*** Opening of Listed entries ***

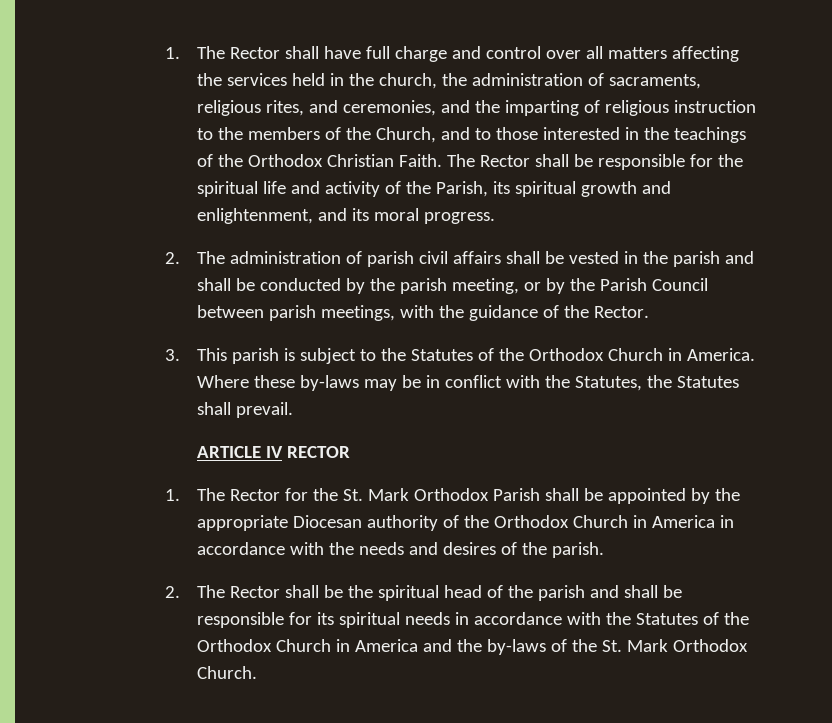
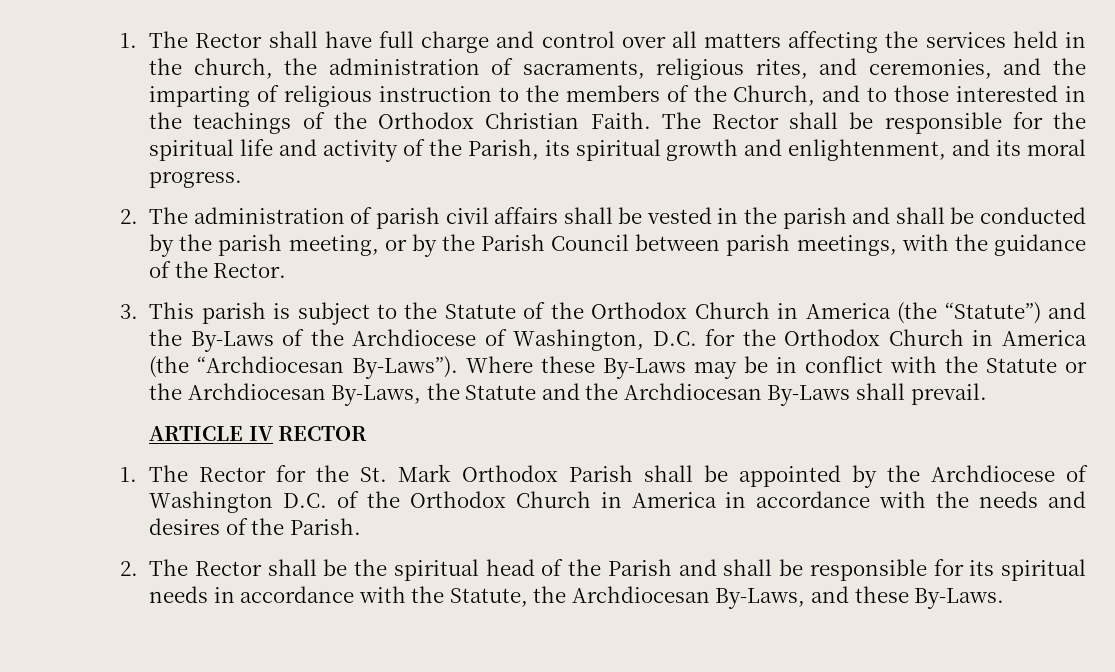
[410,348,755,361] Statutes of the Orthodox Church in America. -> [444,302,1087,324] [149,329,1088,352] [149,356,459,379] Statute of the Orthodox Church in America (the “Statute”) and the By-Laws of the Archdiocese of Washington, D.C. for the Orthodox Church in America (the “Archdiocesan By-Laws”).
[299,375,359,391] by-laws -> [603,358,687,379] By-Laws
[574,375,739,391] Statutes, the Statutes -> [986,358,1088,373] [149,383,851,406] Statute or the Archdiocesan By-Laws, the Statute and the Archdiocesan By-Laws
[196,515,438,531] appropriate Diocesan authority -> [930,465,1088,482] [149,491,328,513] Archdiocese of Washington D.C.
[551,542,604,558] parish. -> [289,518,361,535] Parish.
[537,585,585,601] parish -> [607,559,672,576] Parish
[635,612,749,625] [196,639,748,655] [196,666,257,679] Statutes of the Orthodox Church in America and the by-laws of the St. Mark Orthodox Church. -> [449,586,1005,609] Statute, the Archdiocesan By-Laws, and these By-Laws.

*** Close of Listed entries ***

» Your task
Only the lines from the top of the records through the line with "[574,375,739,391] Statutes, the" belong in the copy; write them out exactly, leaving out pictures.

» Result below
[410,348,755,361] Statutes of the Orthodox Church in America. -> [444,302,1087,324] [149,329,1088,352] [149,356,459,379] Statute of the Orthodox Church in America (the “Statute”) and the By-Laws of the Archdiocese of Washington, D.C. for the Orthodox Church in America (the “Archdiocesan By-Laws”).
[299,375,359,391] by-laws -> [603,358,687,379] By-Laws
[574,375,739,391] Statutes, the Statutes -> [986,358,1088,373] [149,383,851,406] Statute or the Archdiocesan By-Laws, the Statute and the Archdiocesan By-Laws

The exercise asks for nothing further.